Supporters 60% x 45% turnout = 27%, Opponents 40% x 70% turnout = 28%, making a total turnout of 55%.

This happens to be very close to the actual 2007 voter turnout of 55.9%, almost 20 points lower than the December 2006 voter participation rate of 75%. In the 2007 election in Venezuela, there was superior interest and commitment on the part of the upper classes, and they won. If the lower classes had participated at the same rate as in 2007, they would have had another 3 million votes. Would all of them supported the reforms? Probably not. But they still would have won handily.

Sounds like the U.S.A.

I have been arguing for years (see my books Sharing the Pie and Robbing Us Blind) that the United States continues to have such a conservative government because the Democratic Party is unwilling to build a popular base and a political program that supports the aspirations of the poor, working class, and lower middle-class people who make up the large majority of the U.S. population.

“Lower-income people, especially the third of the electorate with household incomes of under $30,000 a year, vote overwhelmingly Democratic. The upper twenty-five percent of households, who make over $70,000 a year, have always favored the Republicans. Voter turnout in presidential elections is about 35 percent of the former, versus 70 percent of the latter. If Democrats can get the lower half of the working class to register and vote, they will win handily. If they convince the upper half of the working class” [those earning between $30,000 and $70,000] “to vote for their own interests instead of the interests of the wealthy, they’ll win by an extraordinary margin.” (Robbing Us Blind, 2004, Chapter 18)
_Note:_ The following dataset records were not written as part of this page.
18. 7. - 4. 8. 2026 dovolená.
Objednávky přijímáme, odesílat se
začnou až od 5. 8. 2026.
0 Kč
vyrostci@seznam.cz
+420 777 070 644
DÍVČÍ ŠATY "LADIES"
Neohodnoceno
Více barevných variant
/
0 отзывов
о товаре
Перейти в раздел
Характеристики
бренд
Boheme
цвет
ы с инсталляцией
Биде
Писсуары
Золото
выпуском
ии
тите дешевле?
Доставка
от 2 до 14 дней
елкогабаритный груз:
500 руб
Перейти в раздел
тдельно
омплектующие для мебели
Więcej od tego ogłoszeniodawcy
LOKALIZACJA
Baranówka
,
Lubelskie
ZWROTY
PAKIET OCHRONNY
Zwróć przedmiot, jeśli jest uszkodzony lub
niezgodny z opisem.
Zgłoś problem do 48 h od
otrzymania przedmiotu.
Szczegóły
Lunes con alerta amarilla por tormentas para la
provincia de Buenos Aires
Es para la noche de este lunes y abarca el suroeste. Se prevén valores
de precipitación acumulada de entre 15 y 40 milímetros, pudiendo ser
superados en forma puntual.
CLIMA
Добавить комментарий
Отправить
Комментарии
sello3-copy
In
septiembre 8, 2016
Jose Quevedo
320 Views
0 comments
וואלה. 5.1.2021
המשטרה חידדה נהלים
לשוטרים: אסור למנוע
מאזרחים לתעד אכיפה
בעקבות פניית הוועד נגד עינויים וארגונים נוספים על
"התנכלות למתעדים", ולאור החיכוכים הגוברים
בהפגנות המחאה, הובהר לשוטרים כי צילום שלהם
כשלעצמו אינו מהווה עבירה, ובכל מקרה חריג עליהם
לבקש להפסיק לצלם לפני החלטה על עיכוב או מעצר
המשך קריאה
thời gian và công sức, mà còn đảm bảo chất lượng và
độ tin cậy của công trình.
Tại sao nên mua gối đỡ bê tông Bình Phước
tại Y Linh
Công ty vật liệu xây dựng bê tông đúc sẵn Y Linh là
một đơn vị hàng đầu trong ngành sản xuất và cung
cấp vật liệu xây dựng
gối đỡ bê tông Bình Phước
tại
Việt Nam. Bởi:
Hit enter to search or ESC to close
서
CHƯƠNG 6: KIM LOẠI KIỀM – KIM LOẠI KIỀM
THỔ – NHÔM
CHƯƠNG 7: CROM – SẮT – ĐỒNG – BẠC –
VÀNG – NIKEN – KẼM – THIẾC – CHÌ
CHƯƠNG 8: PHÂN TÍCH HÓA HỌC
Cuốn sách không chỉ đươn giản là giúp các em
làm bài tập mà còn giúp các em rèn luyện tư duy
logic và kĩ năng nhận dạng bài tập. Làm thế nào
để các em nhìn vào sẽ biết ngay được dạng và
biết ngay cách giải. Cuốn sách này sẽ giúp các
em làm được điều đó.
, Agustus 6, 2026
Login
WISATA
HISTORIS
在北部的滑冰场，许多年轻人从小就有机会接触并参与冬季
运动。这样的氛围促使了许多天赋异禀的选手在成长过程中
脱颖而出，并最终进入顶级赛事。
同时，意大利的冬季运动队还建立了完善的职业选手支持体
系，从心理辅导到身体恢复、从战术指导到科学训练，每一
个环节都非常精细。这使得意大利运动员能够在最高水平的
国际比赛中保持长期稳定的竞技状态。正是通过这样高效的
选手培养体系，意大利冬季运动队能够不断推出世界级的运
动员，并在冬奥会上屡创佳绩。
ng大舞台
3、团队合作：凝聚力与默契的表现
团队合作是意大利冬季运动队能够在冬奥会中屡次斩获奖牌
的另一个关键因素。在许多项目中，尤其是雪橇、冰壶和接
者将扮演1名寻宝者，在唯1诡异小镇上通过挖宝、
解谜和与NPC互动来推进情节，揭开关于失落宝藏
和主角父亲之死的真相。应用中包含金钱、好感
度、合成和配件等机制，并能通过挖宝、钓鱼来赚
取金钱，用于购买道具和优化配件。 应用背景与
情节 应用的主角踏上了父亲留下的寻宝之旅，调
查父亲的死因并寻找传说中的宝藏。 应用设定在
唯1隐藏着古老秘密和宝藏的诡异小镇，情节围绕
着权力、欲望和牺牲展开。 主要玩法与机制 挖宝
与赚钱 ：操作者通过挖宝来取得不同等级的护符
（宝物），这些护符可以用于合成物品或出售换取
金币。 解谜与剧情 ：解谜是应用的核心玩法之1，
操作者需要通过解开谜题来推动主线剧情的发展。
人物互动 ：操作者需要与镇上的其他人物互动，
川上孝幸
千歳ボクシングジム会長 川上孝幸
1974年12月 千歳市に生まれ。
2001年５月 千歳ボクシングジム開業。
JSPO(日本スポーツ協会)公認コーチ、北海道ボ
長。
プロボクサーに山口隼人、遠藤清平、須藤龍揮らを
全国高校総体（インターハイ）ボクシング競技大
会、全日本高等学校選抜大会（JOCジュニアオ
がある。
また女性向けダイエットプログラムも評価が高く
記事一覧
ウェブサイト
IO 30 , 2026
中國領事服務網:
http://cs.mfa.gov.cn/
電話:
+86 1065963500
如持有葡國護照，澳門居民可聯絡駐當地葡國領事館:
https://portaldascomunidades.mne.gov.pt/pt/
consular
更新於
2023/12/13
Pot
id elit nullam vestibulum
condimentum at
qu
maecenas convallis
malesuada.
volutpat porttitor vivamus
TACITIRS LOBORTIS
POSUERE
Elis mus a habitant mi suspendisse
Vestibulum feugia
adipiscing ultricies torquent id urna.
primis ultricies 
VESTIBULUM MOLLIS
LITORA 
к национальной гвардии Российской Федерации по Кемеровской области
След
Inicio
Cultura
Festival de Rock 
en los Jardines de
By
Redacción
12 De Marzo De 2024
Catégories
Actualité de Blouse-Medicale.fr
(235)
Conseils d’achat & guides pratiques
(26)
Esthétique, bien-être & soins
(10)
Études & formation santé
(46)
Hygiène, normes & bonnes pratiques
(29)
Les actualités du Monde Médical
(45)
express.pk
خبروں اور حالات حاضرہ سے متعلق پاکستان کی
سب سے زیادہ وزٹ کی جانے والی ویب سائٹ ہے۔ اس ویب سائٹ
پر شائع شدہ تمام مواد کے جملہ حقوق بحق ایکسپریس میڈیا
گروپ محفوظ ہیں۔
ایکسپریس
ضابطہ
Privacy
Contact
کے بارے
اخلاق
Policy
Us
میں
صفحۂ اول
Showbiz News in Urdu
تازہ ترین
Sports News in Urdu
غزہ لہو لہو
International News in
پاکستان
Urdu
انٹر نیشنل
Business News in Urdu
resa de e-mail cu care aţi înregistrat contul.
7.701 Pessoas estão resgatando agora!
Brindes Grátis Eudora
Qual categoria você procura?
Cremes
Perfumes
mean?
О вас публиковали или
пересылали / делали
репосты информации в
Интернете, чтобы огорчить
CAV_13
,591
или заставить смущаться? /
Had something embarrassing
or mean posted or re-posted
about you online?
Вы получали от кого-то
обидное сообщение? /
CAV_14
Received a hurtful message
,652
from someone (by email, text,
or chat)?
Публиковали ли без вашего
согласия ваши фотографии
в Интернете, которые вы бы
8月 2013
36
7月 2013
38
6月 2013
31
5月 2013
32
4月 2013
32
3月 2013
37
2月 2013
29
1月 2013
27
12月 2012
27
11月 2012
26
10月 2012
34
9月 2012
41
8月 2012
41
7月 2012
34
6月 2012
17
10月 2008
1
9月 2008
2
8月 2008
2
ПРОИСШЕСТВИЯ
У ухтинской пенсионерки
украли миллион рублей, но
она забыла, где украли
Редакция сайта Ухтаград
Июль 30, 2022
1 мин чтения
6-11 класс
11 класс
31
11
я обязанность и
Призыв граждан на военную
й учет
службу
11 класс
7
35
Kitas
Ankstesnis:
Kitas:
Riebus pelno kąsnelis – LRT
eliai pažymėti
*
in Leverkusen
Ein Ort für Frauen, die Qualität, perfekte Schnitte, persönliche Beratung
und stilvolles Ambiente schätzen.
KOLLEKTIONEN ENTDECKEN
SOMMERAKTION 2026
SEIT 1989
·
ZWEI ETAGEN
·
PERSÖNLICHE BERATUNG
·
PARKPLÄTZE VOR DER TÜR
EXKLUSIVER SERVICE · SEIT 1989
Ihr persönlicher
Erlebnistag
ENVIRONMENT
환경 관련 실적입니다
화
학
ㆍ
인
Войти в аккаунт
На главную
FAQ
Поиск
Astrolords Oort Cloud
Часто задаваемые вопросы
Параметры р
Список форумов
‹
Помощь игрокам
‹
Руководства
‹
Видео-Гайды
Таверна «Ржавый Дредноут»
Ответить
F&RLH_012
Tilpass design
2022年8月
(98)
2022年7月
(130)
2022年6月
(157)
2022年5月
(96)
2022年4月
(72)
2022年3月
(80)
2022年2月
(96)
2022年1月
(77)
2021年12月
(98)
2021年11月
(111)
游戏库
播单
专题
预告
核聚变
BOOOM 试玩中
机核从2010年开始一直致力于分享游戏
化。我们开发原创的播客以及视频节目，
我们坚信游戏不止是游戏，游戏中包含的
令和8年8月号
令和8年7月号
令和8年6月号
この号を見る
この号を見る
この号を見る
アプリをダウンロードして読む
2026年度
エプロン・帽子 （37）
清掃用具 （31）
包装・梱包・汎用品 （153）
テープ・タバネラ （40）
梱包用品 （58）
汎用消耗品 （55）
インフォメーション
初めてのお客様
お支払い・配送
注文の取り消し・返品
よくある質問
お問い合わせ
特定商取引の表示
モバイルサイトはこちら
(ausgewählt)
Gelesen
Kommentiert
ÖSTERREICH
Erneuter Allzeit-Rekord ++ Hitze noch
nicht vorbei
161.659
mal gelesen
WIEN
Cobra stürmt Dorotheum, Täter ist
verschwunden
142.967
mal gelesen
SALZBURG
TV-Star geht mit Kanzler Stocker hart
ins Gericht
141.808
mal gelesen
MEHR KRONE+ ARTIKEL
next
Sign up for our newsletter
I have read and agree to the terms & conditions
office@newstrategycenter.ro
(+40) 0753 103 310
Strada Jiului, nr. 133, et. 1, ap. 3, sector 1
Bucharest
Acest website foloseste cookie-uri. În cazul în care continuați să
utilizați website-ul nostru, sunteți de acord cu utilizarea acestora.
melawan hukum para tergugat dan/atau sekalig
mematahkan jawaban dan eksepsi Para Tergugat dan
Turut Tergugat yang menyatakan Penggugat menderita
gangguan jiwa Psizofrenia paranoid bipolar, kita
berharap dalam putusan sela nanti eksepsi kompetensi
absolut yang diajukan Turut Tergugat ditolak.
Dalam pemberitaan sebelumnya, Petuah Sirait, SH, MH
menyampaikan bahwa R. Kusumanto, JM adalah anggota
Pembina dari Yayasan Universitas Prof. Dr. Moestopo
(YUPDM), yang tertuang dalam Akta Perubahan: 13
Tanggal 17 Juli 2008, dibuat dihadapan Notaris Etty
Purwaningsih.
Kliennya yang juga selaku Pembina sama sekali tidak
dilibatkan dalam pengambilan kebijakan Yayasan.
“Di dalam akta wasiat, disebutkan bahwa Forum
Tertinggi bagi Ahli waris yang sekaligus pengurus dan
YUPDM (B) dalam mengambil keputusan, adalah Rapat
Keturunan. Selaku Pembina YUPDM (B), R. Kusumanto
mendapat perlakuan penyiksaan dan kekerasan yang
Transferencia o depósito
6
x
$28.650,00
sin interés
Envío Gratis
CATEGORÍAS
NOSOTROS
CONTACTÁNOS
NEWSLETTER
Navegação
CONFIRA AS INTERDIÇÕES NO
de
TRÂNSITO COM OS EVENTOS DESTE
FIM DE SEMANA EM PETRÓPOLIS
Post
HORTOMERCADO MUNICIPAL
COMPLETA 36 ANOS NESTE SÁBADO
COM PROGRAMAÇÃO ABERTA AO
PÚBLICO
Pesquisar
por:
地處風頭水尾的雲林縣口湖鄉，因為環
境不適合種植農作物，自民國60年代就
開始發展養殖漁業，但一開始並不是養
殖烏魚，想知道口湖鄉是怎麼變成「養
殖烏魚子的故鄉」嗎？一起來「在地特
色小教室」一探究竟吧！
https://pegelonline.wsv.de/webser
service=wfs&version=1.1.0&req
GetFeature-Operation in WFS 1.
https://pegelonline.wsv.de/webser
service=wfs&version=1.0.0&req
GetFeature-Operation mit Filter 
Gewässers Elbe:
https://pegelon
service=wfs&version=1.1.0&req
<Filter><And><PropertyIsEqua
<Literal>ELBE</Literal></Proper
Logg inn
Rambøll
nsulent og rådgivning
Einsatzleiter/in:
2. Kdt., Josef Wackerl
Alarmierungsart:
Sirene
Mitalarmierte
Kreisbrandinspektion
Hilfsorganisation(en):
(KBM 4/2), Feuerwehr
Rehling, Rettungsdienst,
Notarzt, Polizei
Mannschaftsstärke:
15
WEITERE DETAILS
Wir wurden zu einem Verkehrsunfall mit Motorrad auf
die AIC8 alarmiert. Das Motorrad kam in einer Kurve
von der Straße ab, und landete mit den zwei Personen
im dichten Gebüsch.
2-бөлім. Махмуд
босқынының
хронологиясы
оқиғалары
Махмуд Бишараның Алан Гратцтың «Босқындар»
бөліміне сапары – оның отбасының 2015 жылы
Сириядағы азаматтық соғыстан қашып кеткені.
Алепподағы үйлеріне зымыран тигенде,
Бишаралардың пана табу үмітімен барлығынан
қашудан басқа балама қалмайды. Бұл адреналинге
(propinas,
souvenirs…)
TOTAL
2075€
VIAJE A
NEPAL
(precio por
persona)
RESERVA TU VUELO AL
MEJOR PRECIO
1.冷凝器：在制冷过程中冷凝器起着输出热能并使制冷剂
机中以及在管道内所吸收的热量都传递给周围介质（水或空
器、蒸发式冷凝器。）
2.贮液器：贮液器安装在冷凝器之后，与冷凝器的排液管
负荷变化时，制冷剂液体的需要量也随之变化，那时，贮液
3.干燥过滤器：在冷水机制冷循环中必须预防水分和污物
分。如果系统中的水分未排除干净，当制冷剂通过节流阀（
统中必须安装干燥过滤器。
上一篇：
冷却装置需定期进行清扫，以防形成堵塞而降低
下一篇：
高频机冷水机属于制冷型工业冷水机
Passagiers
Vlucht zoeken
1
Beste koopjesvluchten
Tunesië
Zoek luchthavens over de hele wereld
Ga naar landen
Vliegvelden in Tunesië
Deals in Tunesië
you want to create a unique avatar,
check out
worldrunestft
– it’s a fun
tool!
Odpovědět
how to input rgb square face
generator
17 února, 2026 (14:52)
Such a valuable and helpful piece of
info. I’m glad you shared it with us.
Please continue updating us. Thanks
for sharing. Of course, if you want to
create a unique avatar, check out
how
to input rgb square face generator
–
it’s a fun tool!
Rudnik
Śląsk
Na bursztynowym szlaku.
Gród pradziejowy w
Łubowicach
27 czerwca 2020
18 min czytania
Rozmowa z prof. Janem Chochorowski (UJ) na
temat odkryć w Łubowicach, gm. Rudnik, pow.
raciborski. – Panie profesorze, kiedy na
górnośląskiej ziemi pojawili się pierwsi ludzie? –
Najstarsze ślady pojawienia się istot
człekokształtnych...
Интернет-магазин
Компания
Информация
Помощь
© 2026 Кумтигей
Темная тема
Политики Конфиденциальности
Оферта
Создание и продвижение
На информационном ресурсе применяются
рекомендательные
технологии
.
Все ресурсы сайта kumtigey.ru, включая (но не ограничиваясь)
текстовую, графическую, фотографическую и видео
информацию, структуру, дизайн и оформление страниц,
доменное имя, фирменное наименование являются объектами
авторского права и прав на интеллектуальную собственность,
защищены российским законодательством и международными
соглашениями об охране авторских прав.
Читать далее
On the afternoon after the election, when I talked to Gaudy Garcia, a long-time campesina activist in Monte Carmelo, she was a bit sad and still tired. (She was one of those who had labored at the election tables for 15 hours on the previous day.) But she wasn’t about to stop working for El Proceso.

“What we’re lacking is ideological education,” Gaudy said. “Too many of the Chavistas are still unaware that there is a class war going on. If they don’t show up to fight, they’re going to lose. But don’t worry, we’ll keep fighting.”